ROGER KIMBALL: The Golden Thread and the Defense of the West.

[Allan] Bloom’s commitment to greatness was profoundly democratic. But this is not to say that it was egalitarian. The true democrat wishes to share the great works of culture with all who are able to appreciate them; the egalitarian, recognizing that genuine excellence is rare, declares greatness a fraud and sets about obliterating distinctions.

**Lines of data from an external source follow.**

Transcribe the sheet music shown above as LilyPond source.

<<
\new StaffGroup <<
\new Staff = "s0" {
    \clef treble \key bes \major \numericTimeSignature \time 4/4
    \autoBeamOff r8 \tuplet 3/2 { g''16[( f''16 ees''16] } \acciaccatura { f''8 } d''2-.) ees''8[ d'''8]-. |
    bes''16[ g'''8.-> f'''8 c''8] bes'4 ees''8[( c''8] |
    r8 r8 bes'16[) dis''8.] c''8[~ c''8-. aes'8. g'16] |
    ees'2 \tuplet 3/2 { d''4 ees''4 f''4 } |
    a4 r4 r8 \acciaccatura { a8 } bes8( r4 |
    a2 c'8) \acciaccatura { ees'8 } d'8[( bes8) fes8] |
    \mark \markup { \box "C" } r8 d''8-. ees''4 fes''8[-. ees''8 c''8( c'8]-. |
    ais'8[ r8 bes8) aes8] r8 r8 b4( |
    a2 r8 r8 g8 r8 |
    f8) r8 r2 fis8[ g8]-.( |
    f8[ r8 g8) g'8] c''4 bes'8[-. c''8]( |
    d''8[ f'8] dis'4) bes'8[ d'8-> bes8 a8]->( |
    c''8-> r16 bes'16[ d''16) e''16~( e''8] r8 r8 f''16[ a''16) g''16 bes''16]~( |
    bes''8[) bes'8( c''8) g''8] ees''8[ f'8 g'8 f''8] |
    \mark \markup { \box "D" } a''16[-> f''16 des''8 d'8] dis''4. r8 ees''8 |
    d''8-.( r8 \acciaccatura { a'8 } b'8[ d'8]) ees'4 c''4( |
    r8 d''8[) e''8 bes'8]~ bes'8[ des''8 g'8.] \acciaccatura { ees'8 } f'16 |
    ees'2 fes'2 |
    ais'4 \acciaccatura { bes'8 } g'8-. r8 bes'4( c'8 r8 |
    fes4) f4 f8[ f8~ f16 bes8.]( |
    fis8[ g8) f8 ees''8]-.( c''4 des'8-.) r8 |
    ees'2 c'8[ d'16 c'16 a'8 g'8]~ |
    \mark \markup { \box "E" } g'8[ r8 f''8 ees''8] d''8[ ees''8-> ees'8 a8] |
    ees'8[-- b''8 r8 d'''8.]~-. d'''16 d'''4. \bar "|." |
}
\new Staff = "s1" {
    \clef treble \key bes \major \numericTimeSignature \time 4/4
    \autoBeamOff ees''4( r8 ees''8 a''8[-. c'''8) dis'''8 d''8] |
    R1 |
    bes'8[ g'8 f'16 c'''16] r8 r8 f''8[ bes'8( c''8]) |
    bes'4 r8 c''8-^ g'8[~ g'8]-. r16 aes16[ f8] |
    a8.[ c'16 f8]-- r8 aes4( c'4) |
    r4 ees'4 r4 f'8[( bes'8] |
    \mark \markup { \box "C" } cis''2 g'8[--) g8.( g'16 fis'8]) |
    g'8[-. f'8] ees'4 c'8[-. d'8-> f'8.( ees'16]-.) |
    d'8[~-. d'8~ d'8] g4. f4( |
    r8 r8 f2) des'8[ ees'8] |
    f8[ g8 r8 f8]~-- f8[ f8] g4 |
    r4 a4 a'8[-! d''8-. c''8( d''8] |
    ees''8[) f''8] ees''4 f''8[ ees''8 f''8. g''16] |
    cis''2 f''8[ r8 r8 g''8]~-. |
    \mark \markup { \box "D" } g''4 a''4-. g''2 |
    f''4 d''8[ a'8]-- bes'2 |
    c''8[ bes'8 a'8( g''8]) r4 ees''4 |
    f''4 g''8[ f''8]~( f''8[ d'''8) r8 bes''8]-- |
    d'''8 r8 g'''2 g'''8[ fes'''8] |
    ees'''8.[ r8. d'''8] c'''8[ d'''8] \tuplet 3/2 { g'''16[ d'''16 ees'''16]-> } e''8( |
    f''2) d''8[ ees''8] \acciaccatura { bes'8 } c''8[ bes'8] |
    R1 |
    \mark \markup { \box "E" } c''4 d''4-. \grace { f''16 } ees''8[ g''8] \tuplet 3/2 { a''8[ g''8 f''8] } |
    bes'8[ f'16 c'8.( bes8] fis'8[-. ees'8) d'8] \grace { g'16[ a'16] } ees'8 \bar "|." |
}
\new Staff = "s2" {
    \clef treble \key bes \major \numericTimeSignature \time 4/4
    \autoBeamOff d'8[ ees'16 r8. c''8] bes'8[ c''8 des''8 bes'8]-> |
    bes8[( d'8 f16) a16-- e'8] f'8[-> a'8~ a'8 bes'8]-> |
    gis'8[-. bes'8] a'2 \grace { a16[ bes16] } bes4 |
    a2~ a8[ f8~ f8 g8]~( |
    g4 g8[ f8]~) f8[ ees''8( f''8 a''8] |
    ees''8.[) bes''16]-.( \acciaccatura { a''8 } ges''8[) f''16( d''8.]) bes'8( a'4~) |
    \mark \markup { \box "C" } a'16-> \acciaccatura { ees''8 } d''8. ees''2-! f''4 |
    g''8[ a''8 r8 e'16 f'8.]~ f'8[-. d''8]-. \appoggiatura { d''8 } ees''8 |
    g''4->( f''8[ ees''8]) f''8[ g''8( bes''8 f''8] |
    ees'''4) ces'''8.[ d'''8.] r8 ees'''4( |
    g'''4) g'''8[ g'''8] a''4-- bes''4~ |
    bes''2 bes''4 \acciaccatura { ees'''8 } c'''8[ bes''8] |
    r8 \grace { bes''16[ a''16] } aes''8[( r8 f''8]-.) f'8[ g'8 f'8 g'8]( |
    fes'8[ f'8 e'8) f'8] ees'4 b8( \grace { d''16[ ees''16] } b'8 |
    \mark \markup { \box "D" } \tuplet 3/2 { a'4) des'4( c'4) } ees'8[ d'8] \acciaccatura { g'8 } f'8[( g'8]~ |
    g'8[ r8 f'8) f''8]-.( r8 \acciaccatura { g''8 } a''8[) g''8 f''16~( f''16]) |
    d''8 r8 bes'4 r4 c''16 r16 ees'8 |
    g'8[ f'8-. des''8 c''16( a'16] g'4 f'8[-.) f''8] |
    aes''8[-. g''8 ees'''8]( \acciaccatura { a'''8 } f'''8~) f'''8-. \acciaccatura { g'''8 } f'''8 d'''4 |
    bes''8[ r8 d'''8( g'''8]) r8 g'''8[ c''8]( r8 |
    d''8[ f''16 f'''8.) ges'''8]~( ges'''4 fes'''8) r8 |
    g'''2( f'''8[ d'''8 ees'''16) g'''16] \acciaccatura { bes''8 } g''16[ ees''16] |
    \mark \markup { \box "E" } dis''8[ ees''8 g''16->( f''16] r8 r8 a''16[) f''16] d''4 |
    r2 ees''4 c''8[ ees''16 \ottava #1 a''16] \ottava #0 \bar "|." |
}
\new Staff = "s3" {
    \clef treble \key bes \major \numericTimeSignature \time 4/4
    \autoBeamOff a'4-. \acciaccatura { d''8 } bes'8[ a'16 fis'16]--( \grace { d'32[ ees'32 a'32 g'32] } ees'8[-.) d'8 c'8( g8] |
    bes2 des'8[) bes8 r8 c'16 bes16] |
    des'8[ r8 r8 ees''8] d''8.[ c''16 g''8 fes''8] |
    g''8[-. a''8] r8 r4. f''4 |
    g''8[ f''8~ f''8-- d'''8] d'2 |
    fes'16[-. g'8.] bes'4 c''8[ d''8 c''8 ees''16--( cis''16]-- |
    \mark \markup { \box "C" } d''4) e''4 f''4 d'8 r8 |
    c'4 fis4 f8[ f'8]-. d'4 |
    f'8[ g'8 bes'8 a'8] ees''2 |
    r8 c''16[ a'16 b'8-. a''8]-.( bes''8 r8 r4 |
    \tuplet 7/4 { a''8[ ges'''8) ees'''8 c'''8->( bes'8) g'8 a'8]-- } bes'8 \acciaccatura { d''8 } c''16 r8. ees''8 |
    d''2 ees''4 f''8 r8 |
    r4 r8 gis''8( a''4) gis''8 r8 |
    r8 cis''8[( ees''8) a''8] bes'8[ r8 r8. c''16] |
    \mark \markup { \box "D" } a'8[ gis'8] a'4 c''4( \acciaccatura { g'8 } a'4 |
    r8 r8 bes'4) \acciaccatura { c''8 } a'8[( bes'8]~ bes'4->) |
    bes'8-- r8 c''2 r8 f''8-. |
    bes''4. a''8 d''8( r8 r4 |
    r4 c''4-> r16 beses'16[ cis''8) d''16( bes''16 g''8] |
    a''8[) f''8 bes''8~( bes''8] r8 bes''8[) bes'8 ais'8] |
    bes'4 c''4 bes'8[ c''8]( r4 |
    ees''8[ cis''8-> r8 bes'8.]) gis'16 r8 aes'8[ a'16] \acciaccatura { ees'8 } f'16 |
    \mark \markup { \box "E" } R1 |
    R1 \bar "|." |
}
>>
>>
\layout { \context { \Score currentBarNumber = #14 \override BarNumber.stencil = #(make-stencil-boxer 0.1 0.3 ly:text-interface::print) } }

As Bloom recognized, the fruits of egalitarianism are ignorance, the habit of intellectual conformity, and the systematic subjection of cultural achievement to political criteria. In the university, this means classes devoted to pop novels, rock videos, and third-rate works from the woke grievance industry that rules us, works chosen simply because their authors are members of the requisite sex, ethnic group, or social minority. It means students who graduate not having read Aristotle, Milton, Dante, or Shakespeare—or, what is in some ways even worse, who have been taught to regard the works of such authors chiefly as hunting grounds for examples of patriarchy, transphobia, racism, imperialism, and so on. A favorite recent example was the news that Shakespeare’s Birthplace Trust in Stratford-upon-Avon, England, has embarked upon the project of “decolonizing Shakespeare” in order to rid the bard’s work and reputation of “white Anglo-centric, Eurocentric, and increasingly West-centric worldviews.”

“Gosh,” I thought, “has it come to that?” I am afraid that it has. In many cultural precincts today, we find that faculty and students alike regard education chiefly as an exercise in disillusionment and look to the past only to corroborate their own sense of superiority and self-satisfaction.

Earlier: Deconstruction is “a virus. It self-replicates. Once inoculated, it turns everything it touches into a target. Science is patriarchal, so let’s deconstruct it. Language is colonial, so let’s reinvent it. Meritocracy is racist, so let’s abolish it. Sex is a construction, so let’s choose it. There is no more bedrock. Everything is sand.”